Pony: I would die for you.
Juzo: I would die for you too.
Pony, tearing up: Please don’t do that.

Juzo: Why is Fukidashi-kun on the counter?
Togaru: He likes to be tall.

Kinoko: Setsuna-chan, tell Shihai-kun that he's an idiot, but I still love him.
Setsuna: Gross. Tell him yourself.
Kinoko: We're in a fight.
Setsuna: But you're sitting on his lap...

Neito: How come you’ve been abnormally nice to me lately?
Yosetsu: What do you mean?
Neito: You just seem nicer than usual.
Yosetsu: I’ll punch you in the face if you want.

Neito: I haven't told anyone this, but I think about going to Madagascar. Just packing up and leaving this all behind.
Tetsutetsu: Wow, thanks for sharing that with me. I guess I'll tell you my secret now-
Neito: Nope. Sounds like a long story. Let's just skip it.

Shihai: I need someone to translate five pages of archaic Latin. Obviously, that's not gonna happen anytime soon.
Jurota: I know archaic Latin.
Shihai: You know archaic Latin?
Jurota: I got bored with classical Latin.
Shihai: Just how smart are you?

Neito: Okay, why's it starting to feel like you're Batman and I'm Robin?

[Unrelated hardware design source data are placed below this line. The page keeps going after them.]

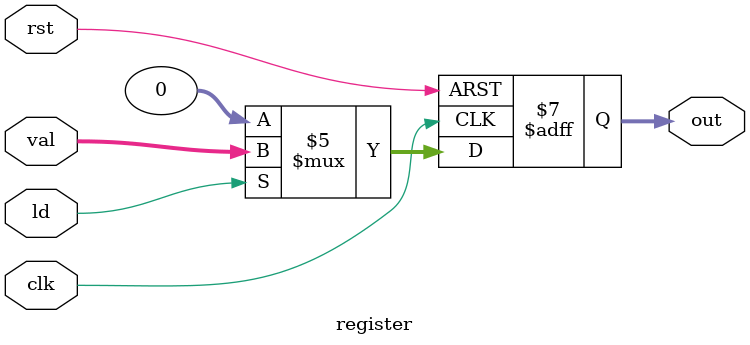
<source format=v>
module register #(parameter SIZE=32) (input [SIZE-1:0] val, input clk, rst, ld, output reg[SIZE-1:0] out);
  always @ (negedge clk, posedge rst) begin 
    if(rst ==1'b1) out<={(SIZE){1'b0}};
    else if(ld ==1'b1) out <= val;
    else out<={(SIZE){1'b0}};
  end 
endmodule
</source>
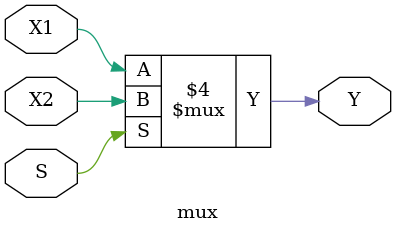
<source format=v>
`timescale 1ns / 1ps
module mux(X1,X2,S,Y);
input X1,X2,S;
output reg Y;
always @(X1,X2,S)
	begin
		if(S == 0)
			Y = X1;
		else
			Y = X2;	
	end
endmodule

</source>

I don't want to be Robin all the time.
Vlad King: Nobody's Batman and Robin any of the time.
Neito: Not even some of the time?
Vlad King: Just stay here!
Neito: Oh, my God! Fine.

Reiko: Not hating on the mentally healthy version of myself, but why does she have to make so many plans?

Togaru: You need to grow up.
Manga, tries to respond but fails because he has thirty gummy bears in his mouth:

Setsuna: I’m so tired I’m not even thinking straight.
Itsuka: You never think straight, you’re not straight.

Jurota: Hello, sir Kamakiri, where's sir Bondo?
Togaru: Don't know.
Jurota: When is he gonna be back?
Togaru: Don't care.
Jurota: Could you tell him I stopped by?
Togaru: Don't count on it.

Reiko: Based on my understanding of physics, I can confidently assert magnets function solely through witchcraft.

Kosei: I did nothing, I swear.
Hiryu: I’m not straight but I know a straight up lie when I see one.